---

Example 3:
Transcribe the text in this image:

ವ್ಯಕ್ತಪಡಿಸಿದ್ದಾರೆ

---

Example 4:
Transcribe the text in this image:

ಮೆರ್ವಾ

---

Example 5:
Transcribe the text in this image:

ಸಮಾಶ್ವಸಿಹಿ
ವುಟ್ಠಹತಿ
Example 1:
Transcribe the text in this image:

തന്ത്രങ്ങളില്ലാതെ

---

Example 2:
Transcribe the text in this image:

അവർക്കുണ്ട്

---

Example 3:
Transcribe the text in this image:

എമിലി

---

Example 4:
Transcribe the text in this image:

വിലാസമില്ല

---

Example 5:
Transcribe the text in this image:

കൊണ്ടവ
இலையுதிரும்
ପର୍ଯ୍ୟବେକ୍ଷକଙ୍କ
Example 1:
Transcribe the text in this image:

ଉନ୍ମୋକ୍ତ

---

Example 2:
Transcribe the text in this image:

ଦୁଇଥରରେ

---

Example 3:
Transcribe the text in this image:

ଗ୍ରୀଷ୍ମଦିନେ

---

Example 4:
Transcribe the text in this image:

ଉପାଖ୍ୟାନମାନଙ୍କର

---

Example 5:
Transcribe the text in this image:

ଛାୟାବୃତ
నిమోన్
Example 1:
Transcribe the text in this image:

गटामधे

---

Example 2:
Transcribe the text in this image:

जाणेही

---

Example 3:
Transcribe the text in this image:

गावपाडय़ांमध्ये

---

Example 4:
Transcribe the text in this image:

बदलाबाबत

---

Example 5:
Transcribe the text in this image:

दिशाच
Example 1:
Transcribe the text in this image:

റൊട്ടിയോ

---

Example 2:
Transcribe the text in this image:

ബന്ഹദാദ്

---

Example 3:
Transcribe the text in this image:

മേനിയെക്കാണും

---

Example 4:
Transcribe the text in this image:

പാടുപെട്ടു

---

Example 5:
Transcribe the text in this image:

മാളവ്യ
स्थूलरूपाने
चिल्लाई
================================
» **Direction**:
Could you copy the rows above word for word, from the very first line up to and including the line that contains "ଗ୍ରୀଷ୍ମଦିନେ"?

» **Full output**:
---

Example 3:
Transcribe the text in this image:

ವ್ಯಕ್ತಪಡಿಸಿದ್ದಾರೆ

---

Example 4:
Transcribe the text in this image:

ಮೆರ್ವಾ

---

Example 5:
Transcribe the text in this image:

ಸಮಾಶ್ವಸಿಹಿ
ವುಟ್ಠಹತಿ
Example 1:
Transcribe the text in this image:

തന്ത്രങ്ങളില്ലാതെ

---

Example 2:
Transcribe the text in this image:

അവർക്കുണ്ട്

---

Example 3:
Transcribe the text in this image:

എമിലി

---

Example 4:
Transcribe the text in this image:

വിലാസമില്ല

---

Example 5:
Transcribe the text in this image:

കൊണ്ടവ
இலையுதிரும்
ପର୍ଯ୍ୟବେକ୍ଷକଙ୍କ
Example 1:
Transcribe the text in this image:

ଉନ୍ମୋକ୍ତ

---

Example 2:
Transcribe the text in this image:

ଦୁଇଥରରେ

---

Example 3:
Transcribe the text in this image:

ଗ୍ରୀଷ୍ମଦିନେ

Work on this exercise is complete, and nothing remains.